Repeat the entries exactly but omit the pictures.

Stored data
+--

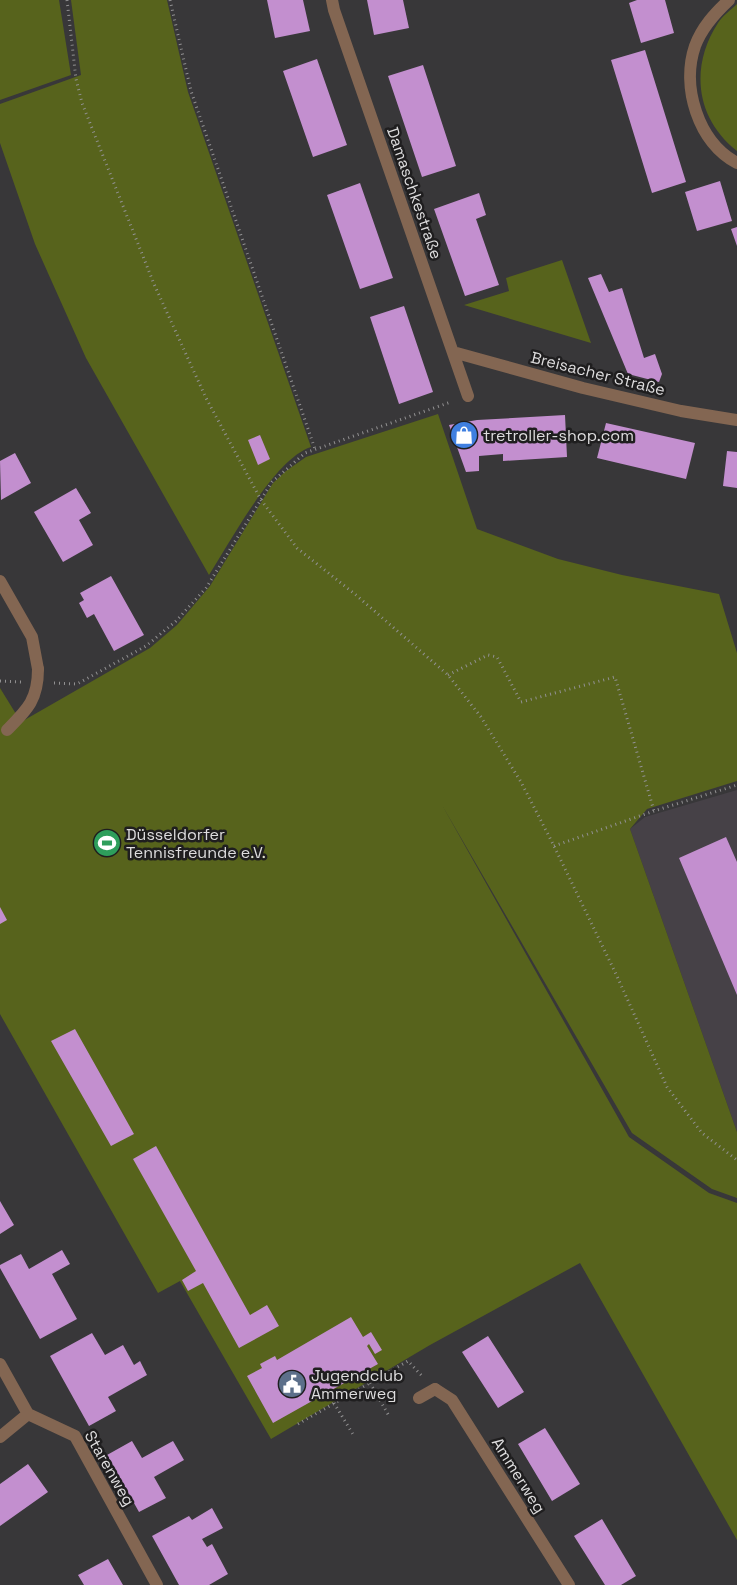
<svg xmlns="http://www.w3.org/2000/svg" width="737" height="1585" font-family="'Space Grotesk',sans-serif">
<style>
.built{fill:#464147}
.green{fill:#57631c}
.building{fill:#c38fcf}
.lines{fill:none;stroke-linecap:round;stroke-linejoin:round}
.path{stroke:#929192;stroke-width:3;stroke-dasharray:1 4;stroke-linecap:butt}
.service{stroke:#836652;stroke-width:12}
.minor{stroke:#836652;stroke-width:12}
.labels{text-anchor:middle;stroke-width:5;stroke-linejoin:round;paint-order:stroke}
.street-label{font-size:16px;fill:#deddde;stroke:#1f1e1f}
.poi-label{font-size:16px;fill:#deddde;stroke:#1f1e1f;text-anchor:start}
</style>
<rect width="100%" height="100%" fill="#383739"/>
<path class="built" d="M737 790V1132L630 829 645 817Z"/>
<path class="green" d="M0 0H59L71 75 0 100Z
M71 0H167L188 92 311 447C274 459 231 541 209 575L86 358 35 244 0 143V104L81 75Z
M737 4V151C695 118 690 66 718 23 722 16 731 10 737 4Z
M562 260 591 343 464 305 509 291 506 278Z
M438 414 477 529 558 559 622 575 719 594 737 653V781L647 809 630 829 737 1132V1198L712 1189 632 1133 442 805 629 1137 709 1193 737 1203V1540L580 1263 430 1345 271 1439 180 1281 158 1293 0 1014V688L21 722 150 648 177 625 210 586 273 483 286 471 306 457Z"/>
<path class="building" d="M267 0H303L310 31 275 38Z
M367 0H403L409 28 374 35Z
M637 0H665L674 33 641 43 629 3Z
M645 50 686 182 652 193 611 60Z
M317 59 347 145 313 157 283 71Z
M423 65 456 166 422 177 388 76Z
M720 181 732 221 697 231 685 192Z
M360 183 393 278 360 289 327 195Z
M479 193 486 215 476 219 499 285 465 296 434 209Z
M737 227V246L731 229Z
M601 274 609 292 622 288 644 358 655 354 662 374 659 382 628 374 588 278Z
M404 306 433 392 399 404 370 317Z
M565 415 567 457 503 461V454L479 456V471L466 472 449 425 477 420Z
M606 423 695 443 686 479 597 458Z
M260 435 270 459 258 465 248 440Z
M727 451 737 452V488L723 486Z
M15 453 31 483 1 500 0 461Z
M76 488 91 513 79 520 93 545 63 562 34 512Z
M111 576 144 635 114 651 94 614 87 618 79 603 84 600 80 593Z
M726 837 737 862V995L679 858Z
M0 907 7 920 0 924Z
M75 1029 134 1134 111 1146 51 1041Z
M156 1146 250 1315 267 1305 279 1326 239 1348 203 1283 188 1291 182 1280 196 1271 133 1159Z
M0 1201 14 1225 0 1234Z
M62 1250 70 1264 52 1274 77 1319 40 1339 0 1268V1265L21 1254 29 1269Z
M351 1317 363 1337 371 1332 382 1350 375 1354 369 1344 367 1346 378 1364 273 1423 247 1376 262 1368 260 1364 275 1356 277 1360Z
M92 1333 105 1355 123 1345 134 1365 140 1361 147 1375 108 1397 116 1411 89 1426 50 1356Z
M488 1336 524 1392 498 1408 462 1352Z
M545 1428 580 1484 552 1501 518 1444Z
M132 1441 142 1458 173 1441 184 1460 154 1477 166 1498 139 1512 107 1455Z
M28 1464 48 1492 0 1526V1484Z
M212 1508 223 1528 202 1539 207 1547 212 1544 228 1574 209 1585H179L152 1536 189 1516 192 1520Z
M602 1519 636 1576 621 1585H605L574 1536Z
M108 1559 123 1585H84L78 1575Z"/>
<g class="lines">
<path class="path" d="M67 0 76 79 82 103 154 284 206 398 261 500 297 548 356 595 448 675 481 717 521 782 554 846 616 974 667 1087 702 1133 737 1160
M170 0 191 91 315 449
M448 675 488 655 497 657 521 702 615 677 654 811
M0 681 21 682
M54 683 77 684 146 646 176 621 206 588 272 482 305 453 451 402
M554 846 654 811 737 785
M370 1383 389 1416
M334 1403 354 1436
M298 1424 408 1361 422 1376"/>
<path class="service" d="M7 730C27 710 38 700 38 669
M419 1398 435 1389"/>
<path class="minor" d="M332 0 334 10 468 396
M729 0C715 13 702 27 695 46 681 87 698 142 737 163
M453 352 583 388 681 411 737 420
M0 581 32 637 38 669
M0 1364 28 1414 75 1436 157 1585
M435 1389 452 1400 569 1585
M0 1437 28 1414"/>
</g>
<defs>
<g id="shop-disc" transform="scale(1.4375)"><circle r="9.5" fill="#3f7fe0" stroke="#1f1e1f"/><path d="M-5-2.5h2.3a2.7 3.5 0 0 1 5.4 0H5L5.5 6h-11ZM-1.5-2.5h3a1.5 2.3 0 0 0-3 0Z" fill="#fff"/></g>
<g id="stadium-disc" transform="scale(1.4375)"><circle r="9.5" fill="#2e9e5b" stroke="#1f1e1f"/><path d="M0-5a6.5 5 0 1 0 0 10a6.5 5 0 1 0 0-10ZM-3.5-1.8h7v3.6h-7Z" fill="#fff"/></g>
<g id="civic-disc" transform="scale(1.4375)"><circle r="9.5" fill="#5c6f8a" stroke="#1f1e1f"/><path d="M-.6-6.5H3V-4.5H.6V-3L4-1V1h2V6H-6V1h2V-1L-.6-3ZM-1.2 2.5V6h2.4V2.5Z" fill="#fff"/></g>
</defs>
<g fill-rule="evenodd">
<use href="#shop-disc" x="464" y="435"/>
<use href="#stadium-disc" x="107" y="843"/>
<use href="#civic-disc" x="292" y="1384"/>
</g>
<g class="labels">
<g class="street-label">
<text transform="translate(415 193) rotate(71)" y="6">Damaschkestraße</text>
<text transform="translate(598 373) rotate(14)" y="6">Breisacher Straße</text>
<text transform="translate(110 1468) rotate(60)" y="6">Starenweg</text>
<text transform="translate(519 1475) rotate(58)" y="6">Ammerweg</text>
</g>
<g class="poi-label">
<text x="483" y="441">tretroller-shop.com</text>
<text x="126" y="840">Düsseldorfer<tspan x="126" dy="18">Tennisfreunde e.V.</tspan></text>
<text x="311" y="1381">Jugendclub<tspan x="311" dy="18">Ammerweg</tspan></text>
</g>
</g>
</svg>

+--

**RESPONSE TO THE TASK:**
<svg xmlns="http://www.w3.org/2000/svg" width="737" height="1585" font-family="'Space Grotesk',sans-serif">
<style>
.built{fill:#464147}
.green{fill:#57631c}
.building{fill:#c38fcf}
.lines{fill:none;stroke-linecap:round;stroke-linejoin:round}
.path{stroke:#929192;stroke-width:3;stroke-dasharray:1 4;stroke-linecap:butt}
.service{stroke:#836652;stroke-width:12}
.minor{stroke:#836652;stroke-width:12}
.labels{text-anchor:middle;stroke-width:5;stroke-linejoin:round;paint-order:stroke}
.street-label{font-size:16px;fill:#deddde;stroke:#1f1e1f}
.poi-label{font-size:16px;fill:#deddde;stroke:#1f1e1f;text-anchor:start}
</style>
<rect width="100%" height="100%" fill="#383739"/>
<path class="built" d="M737 790V1132L630 829 645 817Z"/>
<path class="green" d="M0 0H59L71 75 0 100Z
M71 0H167L188 92 311 447C274 459 231 541 209 575L86 358 35 244 0 143V104L81 75Z
M737 4V151C695 118 690 66 718 23 722 16 731 10 737 4Z
M562 260 591 343 464 305 509 291 506 278Z
M438 414 477 529 558 559 622 575 719 594 737 653V781L647 809 630 829 737 1132V1198L712 1189 632 1133 442 805 629 1137 709 1193 737 1203V1540L580 1263 430 1345 271 1439 180 1281 158 1293 0 1014V688L21 722 150 648 177 625 210 586 273 483 286 471 306 457Z"/>
<path class="building" d="M267 0H303L310 31 275 38Z
M367 0H403L409 28 374 35Z
M637 0H665L674 33 641 43 629 3Z
M645 50 686 182 652 193 611 60Z
M317 59 347 145 313 157 283 71Z
M423 65 456 166 422 177 388 76Z
M720 181 732 221 697 231 685 192Z
M360 183 393 278 360 289 327 195Z
M479 193 486 215 476 219 499 285 465 296 434 209Z
M737 227V246L731 229Z
M601 274 609 292 622 288 644 358 655 354 662 374 659 382 628 374 588 278Z
M404 306 433 392 399 404 370 317Z
M565 415 567 457 503 461V454L479 456V471L466 472 449 425 477 420Z
M606 423 695 443 686 479 597 458Z
M260 435 270 459 258 465 248 440Z
M727 451 737 452V488L723 486Z
M15 453 31 483 1 500 0 461Z
M76 488 91 513 79 520 93 545 63 562 34 512Z
M111 576 144 635 114 651 94 614 87 618 79 603 84 600 80 593Z
M726 837 737 862V995L679 858Z
M0 907 7 920 0 924Z
M75 1029 134 1134 111 1146 51 1041Z
M156 1146 250 1315 267 1305 279 1326 239 1348 203 1283 188 1291 182 1280 196 1271 133 1159Z
M0 1201 14 1225 0 1234Z
M62 1250 70 1264 52 1274 77 1319 40 1339 0 1268V1265L21 1254 29 1269Z
M351 1317 363 1337 371 1332 382 1350 375 1354 369 1344 367 1346 378 1364 273 1423 247 1376 262 1368 260 1364 275 1356 277 1360Z
M92 1333 105 1355 123 1345 134 1365 140 1361 147 1375 108 1397 116 1411 89 1426 50 1356Z
M488 1336 524 1392 498 1408 462 1352Z
M545 1428 580 1484 552 1501 518 1444Z
M132 1441 142 1458 173 1441 184 1460 154 1477 166 1498 139 1512 107 1455Z
M28 1464 48 1492 0 1526V1484Z
M212 1508 223 1528 202 1539 207 1547 212 1544 228 1574 209 1585H179L152 1536 189 1516 192 1520Z
M602 1519 636 1576 621 1585H605L574 1536Z
M108 1559 123 1585H84L78 1575Z"/>
<g class="lines">
<path class="path" d="M67 0 76 79 82 103 154 284 206 398 261 500 297 548 356 595 448 675 481 717 521 782 554 846 616 974 667 1087 702 1133 737 1160
M170 0 191 91 315 449
M448 675 488 655 497 657 521 702 615 677 654 811
M0 681 21 682
M54 683 77 684 146 646 176 621 206 588 272 482 305 453 451 402
M554 846 654 811 737 785
M370 1383 389 1416
M334 1403 354 1436
M298 1424 408 1361 422 1376"/>
<path class="service" d="M7 730C27 710 38 700 38 669
M419 1398 435 1389"/>
<path class="minor" d="M332 0 334 10 468 396
M729 0C715 13 702 27 695 46 681 87 698 142 737 163
M453 352 583 388 681 411 737 420
M0 581 32 637 38 669
M0 1364 28 1414 75 1436 157 1585
M435 1389 452 1400 569 1585
M0 1437 28 1414"/>
</g>
<defs>
<g id="shop-disc" transform="scale(1.4375)"><circle r="9.5" fill="#3f7fe0" stroke="#1f1e1f"/><path d="M-5-2.5h2.3a2.7 3.5 0 0 1 5.4 0H5L5.5 6h-11ZM-1.5-2.5h3a1.5 2.3 0 0 0-3 0Z" fill="#fff"/></g>
<g id="stadium-disc" transform="scale(1.4375)"><circle r="9.5" fill="#2e9e5b" stroke="#1f1e1f"/><path d="M0-5a6.5 5 0 1 0 0 10a6.5 5 0 1 0 0-10ZM-3.5-1.8h7v3.6h-7Z" fill="#fff"/></g>
<g id="civic-disc" transform="scale(1.4375)"><circle r="9.5" fill="#5c6f8a" stroke="#1f1e1f"/><path d="M-.6-6.5H3V-4.5H.6V-3L4-1V1h2V6H-6V1h2V-1L-.6-3ZM-1.2 2.5V6h2.4V2.5Z" fill="#fff"/></g>
</defs>
<g fill-rule="evenodd">
<use href="#shop-disc" x="464" y="435"/>
<use href="#stadium-disc" x="107" y="843"/>
<use href="#civic-disc" x="292" y="1384"/>
</g>
<g class="labels">
<g class="street-label">
<text transform="translate(415 193) rotate(71)" y="6">Damaschkestraße</text>
<text transform="translate(598 373) rotate(14)" y="6">Breisacher Straße</text>
<text transform="translate(110 1468) rotate(60)" y="6">Starenweg</text>
<text transform="translate(519 1475) rotate(58)" y="6">Ammerweg</text>
</g>
<g class="poi-label">
<text x="483" y="441">tretroller-shop.com</text>
<text x="126" y="840">Düsseldorfer<tspan x="126" dy="18">Tennisfreunde e.V.</tspan></text>
<text x="311" y="1381">Jugendclub<tspan x="311" dy="18">Ammerweg</tspan></text>
</g>
</g>
</svg>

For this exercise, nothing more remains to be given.